◆ **Assignment**
Copy all lines below exactly as written. Leave pictures out.

··· Provided data ···

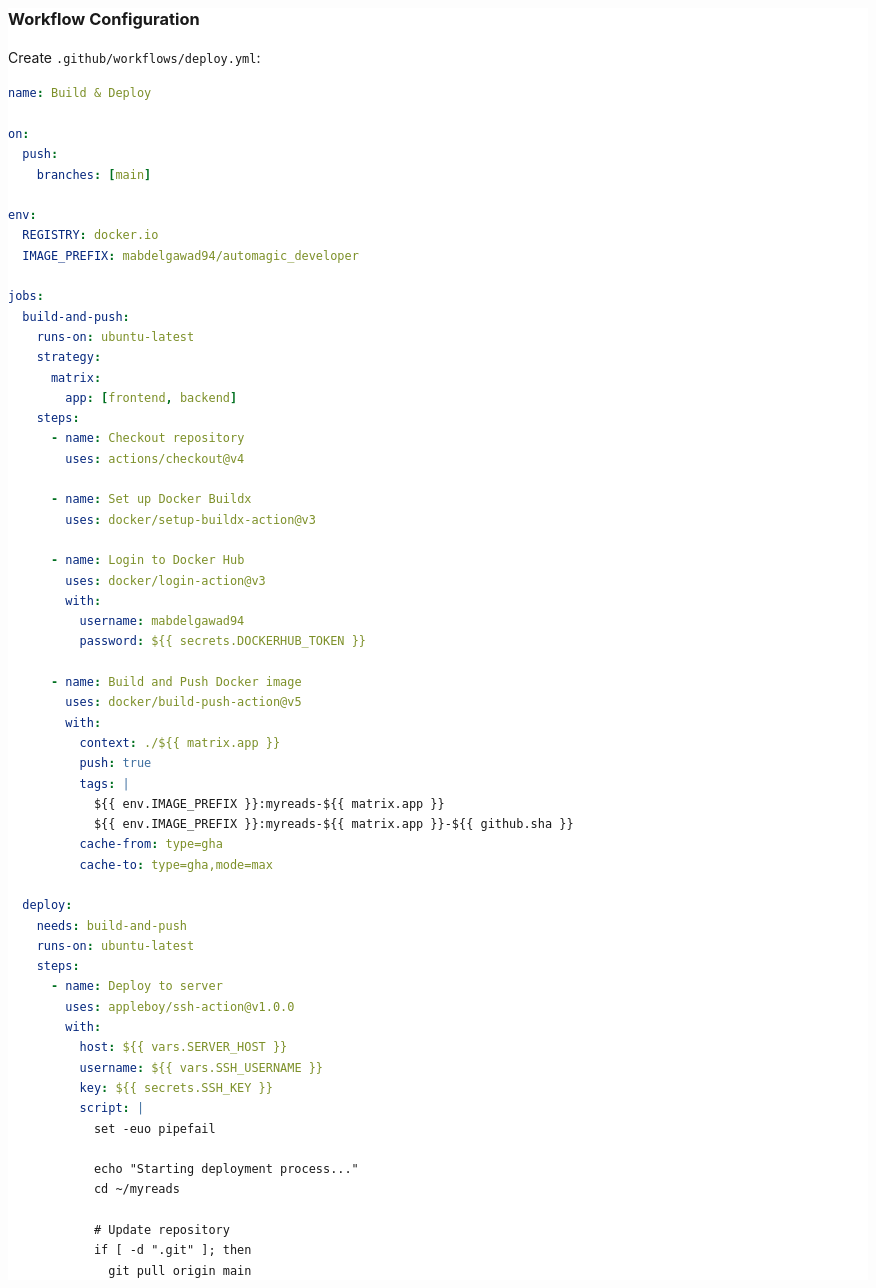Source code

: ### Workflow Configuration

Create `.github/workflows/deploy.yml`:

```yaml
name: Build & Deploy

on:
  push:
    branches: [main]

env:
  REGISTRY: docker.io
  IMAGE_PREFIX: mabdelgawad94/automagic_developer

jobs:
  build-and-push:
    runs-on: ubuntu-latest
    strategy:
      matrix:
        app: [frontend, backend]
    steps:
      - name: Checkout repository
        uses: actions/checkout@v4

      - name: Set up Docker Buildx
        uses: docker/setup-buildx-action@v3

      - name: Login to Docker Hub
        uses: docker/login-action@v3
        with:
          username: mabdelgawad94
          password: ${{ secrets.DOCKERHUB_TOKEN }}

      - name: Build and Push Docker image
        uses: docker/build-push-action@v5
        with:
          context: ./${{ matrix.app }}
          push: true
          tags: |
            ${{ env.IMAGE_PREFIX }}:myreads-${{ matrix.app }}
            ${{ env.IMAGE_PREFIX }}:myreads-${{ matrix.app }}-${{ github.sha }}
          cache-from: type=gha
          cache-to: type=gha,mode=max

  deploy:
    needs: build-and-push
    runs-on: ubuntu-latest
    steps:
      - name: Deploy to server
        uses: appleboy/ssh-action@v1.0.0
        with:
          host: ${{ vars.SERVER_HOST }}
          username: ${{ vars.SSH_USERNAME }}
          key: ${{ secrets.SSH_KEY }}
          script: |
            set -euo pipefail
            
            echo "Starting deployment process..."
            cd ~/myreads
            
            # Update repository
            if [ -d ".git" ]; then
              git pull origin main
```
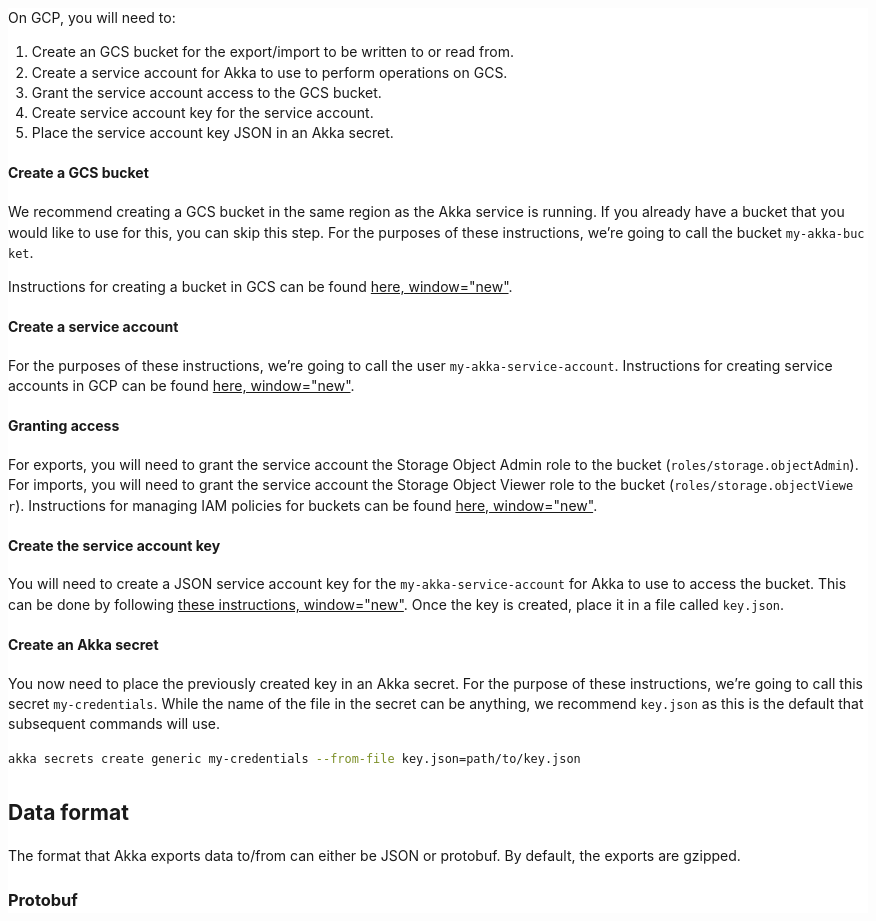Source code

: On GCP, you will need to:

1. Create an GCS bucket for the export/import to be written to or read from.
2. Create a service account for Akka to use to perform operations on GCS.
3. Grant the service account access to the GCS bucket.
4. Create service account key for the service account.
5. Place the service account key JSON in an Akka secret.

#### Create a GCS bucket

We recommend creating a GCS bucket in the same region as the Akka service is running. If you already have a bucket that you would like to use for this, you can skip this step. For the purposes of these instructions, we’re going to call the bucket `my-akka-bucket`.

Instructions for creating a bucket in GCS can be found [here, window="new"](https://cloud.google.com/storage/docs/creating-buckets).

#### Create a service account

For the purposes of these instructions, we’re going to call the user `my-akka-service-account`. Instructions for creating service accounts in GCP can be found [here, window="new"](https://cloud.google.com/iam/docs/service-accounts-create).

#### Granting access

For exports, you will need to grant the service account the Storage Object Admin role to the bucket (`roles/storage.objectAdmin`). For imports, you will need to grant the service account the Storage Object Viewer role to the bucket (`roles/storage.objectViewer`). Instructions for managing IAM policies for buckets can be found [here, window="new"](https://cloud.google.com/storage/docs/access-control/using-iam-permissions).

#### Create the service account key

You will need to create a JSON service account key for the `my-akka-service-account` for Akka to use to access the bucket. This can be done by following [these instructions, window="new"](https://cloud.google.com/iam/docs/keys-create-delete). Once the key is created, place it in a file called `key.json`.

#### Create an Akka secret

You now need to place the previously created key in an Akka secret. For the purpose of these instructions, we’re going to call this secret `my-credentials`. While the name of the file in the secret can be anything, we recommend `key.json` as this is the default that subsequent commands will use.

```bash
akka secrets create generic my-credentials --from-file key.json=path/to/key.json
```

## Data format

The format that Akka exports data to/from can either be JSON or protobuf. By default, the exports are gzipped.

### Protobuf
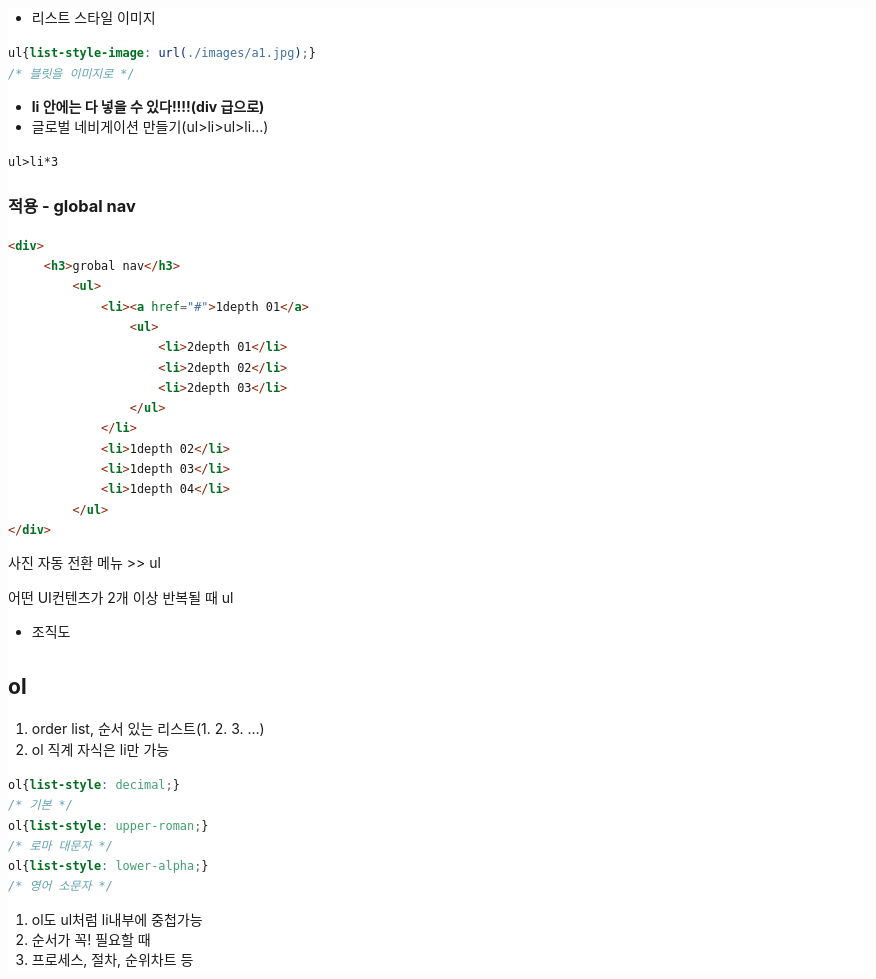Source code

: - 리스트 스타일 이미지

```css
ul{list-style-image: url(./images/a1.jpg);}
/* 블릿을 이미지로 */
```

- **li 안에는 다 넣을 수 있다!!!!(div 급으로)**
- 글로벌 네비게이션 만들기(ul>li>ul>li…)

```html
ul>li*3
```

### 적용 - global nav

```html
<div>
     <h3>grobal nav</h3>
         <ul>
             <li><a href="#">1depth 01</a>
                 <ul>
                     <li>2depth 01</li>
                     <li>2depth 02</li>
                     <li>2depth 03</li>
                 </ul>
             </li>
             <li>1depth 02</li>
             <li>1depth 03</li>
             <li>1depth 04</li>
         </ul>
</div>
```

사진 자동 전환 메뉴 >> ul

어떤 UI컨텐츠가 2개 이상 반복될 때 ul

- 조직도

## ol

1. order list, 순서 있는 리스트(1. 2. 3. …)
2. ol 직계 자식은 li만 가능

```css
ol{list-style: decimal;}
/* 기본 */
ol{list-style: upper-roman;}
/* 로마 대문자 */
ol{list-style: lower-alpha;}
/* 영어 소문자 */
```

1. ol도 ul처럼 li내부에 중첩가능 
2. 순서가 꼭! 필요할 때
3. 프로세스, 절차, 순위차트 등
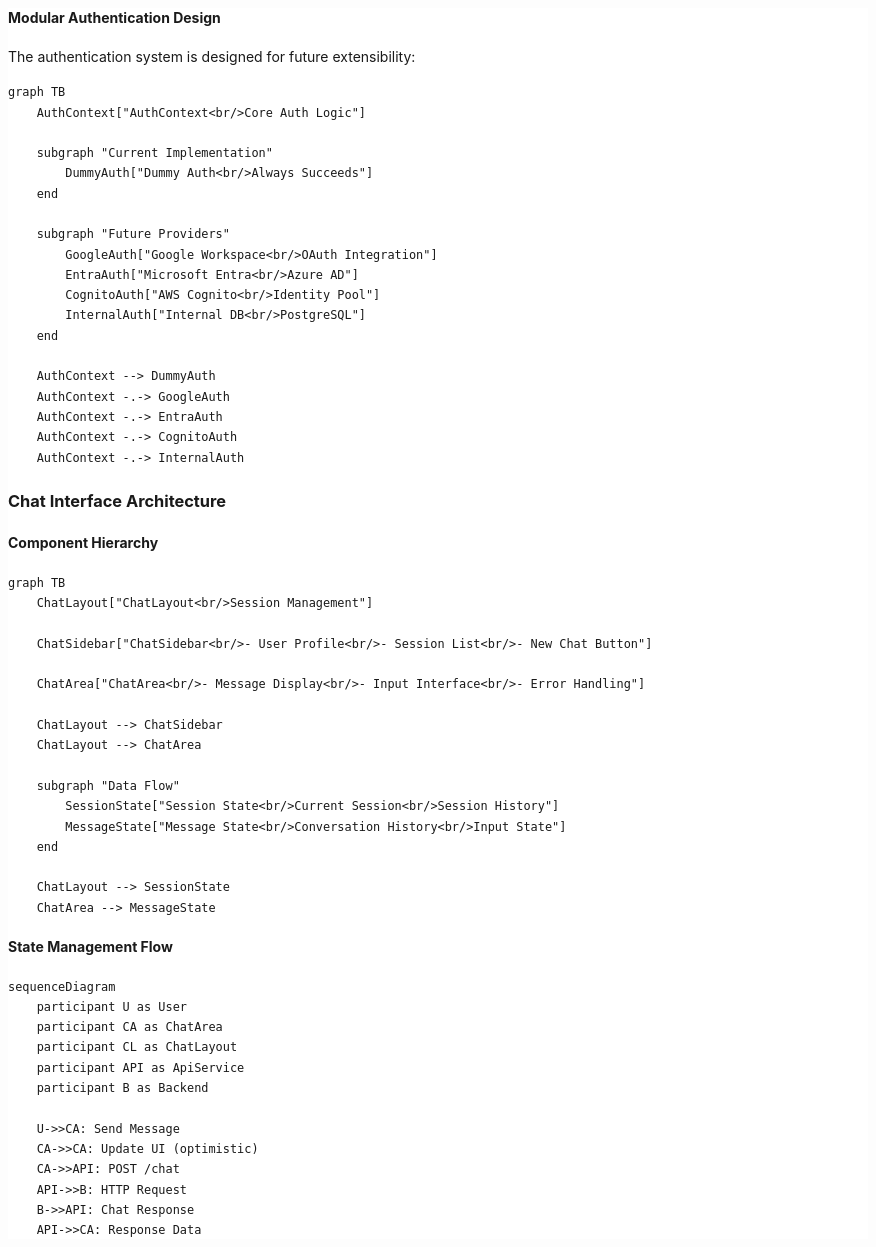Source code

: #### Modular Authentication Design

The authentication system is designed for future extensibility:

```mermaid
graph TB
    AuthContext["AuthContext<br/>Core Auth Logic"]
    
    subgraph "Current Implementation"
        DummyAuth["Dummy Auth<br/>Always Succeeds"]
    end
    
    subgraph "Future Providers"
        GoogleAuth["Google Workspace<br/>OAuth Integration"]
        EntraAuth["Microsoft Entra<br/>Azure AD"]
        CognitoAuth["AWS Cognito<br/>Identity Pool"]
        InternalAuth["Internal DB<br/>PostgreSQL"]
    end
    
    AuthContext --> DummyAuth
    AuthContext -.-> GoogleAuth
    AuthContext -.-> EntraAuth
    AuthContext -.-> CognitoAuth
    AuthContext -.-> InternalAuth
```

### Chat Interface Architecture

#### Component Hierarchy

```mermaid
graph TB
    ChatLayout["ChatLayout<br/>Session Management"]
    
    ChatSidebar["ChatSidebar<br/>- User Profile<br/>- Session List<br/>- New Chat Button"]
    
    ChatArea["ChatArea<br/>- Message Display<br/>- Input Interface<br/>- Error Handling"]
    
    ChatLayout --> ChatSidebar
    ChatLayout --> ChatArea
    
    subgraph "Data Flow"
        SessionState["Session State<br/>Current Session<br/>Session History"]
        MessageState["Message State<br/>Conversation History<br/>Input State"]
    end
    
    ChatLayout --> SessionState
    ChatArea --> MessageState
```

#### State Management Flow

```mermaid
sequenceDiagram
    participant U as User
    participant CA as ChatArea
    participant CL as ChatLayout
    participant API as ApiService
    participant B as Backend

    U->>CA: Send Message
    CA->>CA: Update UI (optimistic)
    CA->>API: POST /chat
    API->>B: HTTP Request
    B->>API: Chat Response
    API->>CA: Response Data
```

···

◆ **Exercise response**
Source code

: ### Workflow Configuration

Create `.github/workflows/deploy.yml`:

```yaml
name: Build & Deploy

on:
  push:
    branches: [main]

env:
  REGISTRY: docker.io
  IMAGE_PREFIX: mabdelgawad94/automagic_developer

jobs:
  build-and-push:
    runs-on: ubuntu-latest
    strategy:
      matrix:
        app: [frontend, backend]
    steps:
      - name: Checkout repository
        uses: actions/checkout@v4

      - name: Set up Docker Buildx
        uses: docker/setup-buildx-action@v3

      - name: Login to Docker Hub
        uses: docker/login-action@v3
        with:
          username: mabdelgawad94
          password: ${{ secrets.DOCKERHUB_TOKEN }}

      - name: Build and Push Docker image
        uses: docker/build-push-action@v5
        with:
          context: ./${{ matrix.app }}
          push: true
          tags: |
            ${{ env.IMAGE_PREFIX }}:myreads-${{ matrix.app }}
            ${{ env.IMAGE_PREFIX }}:myreads-${{ matrix.app }}-${{ github.sha }}
          cache-from: type=gha
          cache-to: type=gha,mode=max

  deploy:
    needs: build-and-push
    runs-on: ubuntu-latest
    steps:
      - name: Deploy to server
        uses: appleboy/ssh-action@v1.0.0
        with:
          host: ${{ vars.SERVER_HOST }}
          username: ${{ vars.SSH_USERNAME }}
          key: ${{ secrets.SSH_KEY }}
          script: |
            set -euo pipefail
            
            echo "Starting deployment process..."
            cd ~/myreads
            
            # Update repository
            if [ -d ".git" ]; then
              git pull origin main
```
Source code

: On GCP, you will need to:

1. Create an GCS bucket for the export/import to be written to or read from.
2. Create a service account for Akka to use to perform operations on GCS.
3. Grant the service account access to the GCS bucket.
4. Create service account key for the service account.
5. Place the service account key JSON in an Akka secret.

#### Create a GCS bucket

We recommend creating a GCS bucket in the same region as the Akka service is running. If you already have a bucket that you would like to use for this, you can skip this step. For the purposes of these instructions, we’re going to call the bucket `my-akka-bucket`.

Instructions for creating a bucket in GCS can be found [here, window="new"](https://cloud.google.com/storage/docs/creating-buckets).

#### Create a service account

For the purposes of these instructions, we’re going to call the user `my-akka-service-account`. Instructions for creating service accounts in GCP can be found [here, window="new"](https://cloud.google.com/iam/docs/service-accounts-create).

#### Granting access

For exports, you will need to grant the service account the Storage Object Admin role to the bucket (`roles/storage.objectAdmin`). For imports, you will need to grant the service account the Storage Object Viewer role to the bucket (`roles/storage.objectViewer`). Instructions for managing IAM policies for buckets can be found [here, window="new"](https://cloud.google.com/storage/docs/access-control/using-iam-permissions).

#### Create the service account key

You will need to create a JSON service account key for the `my-akka-service-account` for Akka to use to access the bucket. This can be done by following [these instructions, window="new"](https://cloud.google.com/iam/docs/keys-create-delete). Once the key is created, place it in a file called `key.json`.

#### Create an Akka secret

You now need to place the previously created key in an Akka secret. For the purpose of these instructions, we’re going to call this secret `my-credentials`. While the name of the file in the secret can be anything, we recommend `key.json` as this is the default that subsequent commands will use.

```bash
akka secrets create generic my-credentials --from-file key.json=path/to/key.json
```

## Data format

The format that Akka exports data to/from can either be JSON or protobuf. By default, the exports are gzipped.

### Protobuf
Source code

: - 리스트 스타일 이미지

```css
ul{list-style-image: url(./images/a1.jpg);}
/* 블릿을 이미지로 */
```

- **li 안에는 다 넣을 수 있다!!!!(div 급으로)**
- 글로벌 네비게이션 만들기(ul>li>ul>li…)

```html
ul>li*3
```

### 적용 - global nav

```html
<div>
     <h3>grobal nav</h3>
         <ul>
             <li><a href="#">1depth 01</a>
                 <ul>
                     <li>2depth 01</li>
                     <li>2depth 02</li>
                     <li>2depth 03</li>
                 </ul>
             </li>
             <li>1depth 02</li>
             <li>1depth 03</li>
             <li>1depth 04</li>
         </ul>
</div>
```

사진 자동 전환 메뉴 >> ul

어떤 UI컨텐츠가 2개 이상 반복될 때 ul

- 조직도

## ol

1. order list, 순서 있는 리스트(1. 2. 3. …)
2. ol 직계 자식은 li만 가능

```css
ol{list-style: decimal;}
/* 기본 */
ol{list-style: upper-roman;}
/* 로마 대문자 */
ol{list-style: lower-alpha;}
/* 영어 소문자 */
```

1. ol도 ul처럼 li내부에 중첩가능 
2. 순서가 꼭! 필요할 때
3. 프로세스, 절차, 순위차트 등
Source code

: #### Modular Authentication Design

The authentication system is designed for future extensibility:

```mermaid
graph TB
    AuthContext["AuthContext<br/>Core Auth Logic"]
    
    subgraph "Current Implementation"
        DummyAuth["Dummy Auth<br/>Always Succeeds"]
    end
    
    subgraph "Future Providers"
        GoogleAuth["Google Workspace<br/>OAuth Integration"]
        EntraAuth["Microsoft Entra<br/>Azure AD"]
        CognitoAuth["AWS Cognito<br/>Identity Pool"]
        InternalAuth["Internal DB<br/>PostgreSQL"]
    end
    
    AuthContext --> DummyAuth
    AuthContext -.-> GoogleAuth
    AuthContext -.-> EntraAuth
    AuthContext -.-> CognitoAuth
    AuthContext -.-> InternalAuth
```

### Chat Interface Architecture

#### Component Hierarchy

```mermaid
graph TB
    ChatLayout["ChatLayout<br/>Session Management"]
    
    ChatSidebar["ChatSidebar<br/>- User Profile<br/>- Session List<br/>- New Chat Button"]
    
    ChatArea["ChatArea<br/>- Message Display<br/>- Input Interface<br/>- Error Handling"]
    
    ChatLayout --> ChatSidebar
    ChatLayout --> ChatArea
    
    subgraph "Data Flow"
        SessionState["Session State<br/>Current Session<br/>Session History"]
        MessageState["Message State<br/>Conversation History<br/>Input State"]
    end
    
    ChatLayout --> SessionState
    ChatArea --> MessageState
```

#### State Management Flow

```mermaid
sequenceDiagram
    participant U as User
    participant CA as ChatArea
    participant CL as ChatLayout
    participant API as ApiService
    participant B as Backend

    U->>CA: Send Message
    CA->>CA: Update UI (optimistic)
    CA->>API: POST /chat
    API->>B: HTTP Request
    B->>API: Chat Response
    API->>CA: Response Data
```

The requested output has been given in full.